“Children should be seen, not heard!” was the saying I remember hearing around my childhood house. Sadly, this is still the way children often are made to feel today. As though they were a disturbance, a nuisance, a distraction. Nothing to contribute to the world of adults. What they say is, well, terribly childish. And true enough, their hungry curiosity, bold sincerity and ceaseless energy try the patience of every cranky adult. Even the seasoned parent risks embarrassment with a child’s spontaneity. Our kids have said some things in public that made us wish we were just their babysitters.
But such are the God-given qualities that make children so very special.

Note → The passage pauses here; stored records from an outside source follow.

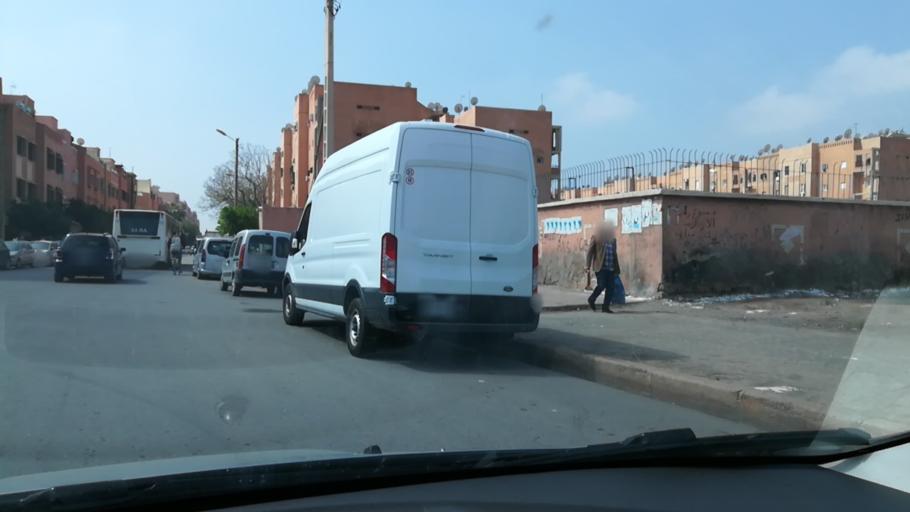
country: MA
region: Marrakech-Tensift-Al Haouz
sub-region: Marrakech
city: Marrakesh
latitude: 31.6339
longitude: -8.0625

God has built in an inquisitiveness that keeps them asking, observing, and always wanting to learn more. They’re full of questions and anxious to share their discoveries. There are no pretenses with little ones. They can be abrupt but you’ll almost always know what they are thinking. And make no mistake about it, they have a capacity to grasp spiritual truths at a profound level. Kids are readily stirred towards genuine thanksgiving to God for the least suspected things in life. Like their pajamas, spill-proof cups and Transformer™ underwear. This is something to be desired and emulated in our stuffy adult lives. I don’t think I have ever thanked the Lord for my underwear! But what a blessing it is to be excited over the little things in life. Too often we take them for granted.
Not quite three weeks ago my four-year-old son drew a picture of three crosses, as one would imagine the scene at Calvary with Jesus in the middle. On his own initiative he drew it, then colored it and put his name on it. “This is for Jesus,” he said, handing it to me. “I am going to give it to Jesus in heaven. It’s a birthday present from me to him.”

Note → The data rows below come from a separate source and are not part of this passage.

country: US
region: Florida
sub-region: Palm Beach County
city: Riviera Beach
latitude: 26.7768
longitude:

That act of thoughtfulness and sincere love for Jesus brought a smile to my face and tears to my eyes. When was the last time I expressed such gratitude and care for my Savior, let alone prepared a gift for him? I believe Luka’s artwork rose to the heavens as a sweet smelling aroma to the Lord. His little heart birthed this simple worship, reminiscent of the spikenard poured over Jesus’ feet by Mary in spontaneous, thankful adoration (Jn 12:3).
“Can I go to heaven right now?” Luka went on to say. “I want to go to heaven without dying. Do we eat food in heaven? I want to fly around when I get there!” The thinking process of this almost-five-year-old is rather humbling when I consider how little thought we adults typically give to these subjects. I can’t recall the last time I heard any BIG people express such immediate and sincere desire to go to heaven and bring along a gift for Jesus. Isn’t it also revealing that children were the ones who spontaneously worshiped Jesus in the temple? And when the prim-and-proper religious leaders heard it they were indignant and told Jesus to make the children stop. Jesus then responded, “…have you never read, ‘OUT OF THE MOUTH OF INFANTS AND NURSING BABIES YOU HAVE PREPARED PRAISE FOR YOURSELF’?” (Matt. 21:15-16)

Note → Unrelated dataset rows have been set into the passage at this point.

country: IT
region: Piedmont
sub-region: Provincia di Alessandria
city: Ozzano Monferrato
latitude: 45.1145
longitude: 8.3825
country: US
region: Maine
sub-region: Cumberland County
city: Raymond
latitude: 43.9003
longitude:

No wonder the Lord sharply rebuked the disciples when they hindered the children from coming to him to ask for his blessing. He quickly told them that the kingdom of heaven belongs to such as these little ones (Matt. 19:13-14). Perhaps the disciples thought those children would be a nuisance to Jesus and “should be seen but not heard.” Maybe they felt those children were not important enough to merit the Master’s attention? Whatever the case, they couldn’t have been more misguided. Jesus set the record straight and gave a new example for all to follow. When asked who is the greatest in the kingdom of heaven, Jesus did the unthinkable for a 1st century Jew. He took a little child and put him in the midst of them as the object lesson for his answer. What Jesus said next was radical.
“Truly, I say to you, unless you turn and become like children, you will never enter the kingdom of heaven. Whoever humbles himself like this child is the greatest in the kingdom of heaven. Whoever receives one such child in my name receives me, but whoever causes one of these little ones who believe in me to sin, it would be better for him to have a great millstone fastened around his neck and to be drowned in the depth of the sea.” (Matt 18:1-6 ESV)
We shouldn’t forget that Children are demanding, selfish, impatient, moody, terribly persistent and downright sinful at times. But so are most adults, no? We’re all born as sinners and it’s in our nature. Nonetheless, Jesus selected children as the exemplary recipients of God’s kingdom. Clearly these words puzzled every listener then present. Two thousand years later they continue to challenge this 21st century father to learn from his own curious and bubbly children!
Kids have a lot to offer our adult world, so be careful to not exclude them from yours. Jesus certainly didn’t. And the next time you are around a five-year-old, take note of his thought process, sensitivity, curiosity and above all, his inquisitive ability to receive the things of God with joyful certainty! You will likely come away with a good lesson to put into practice.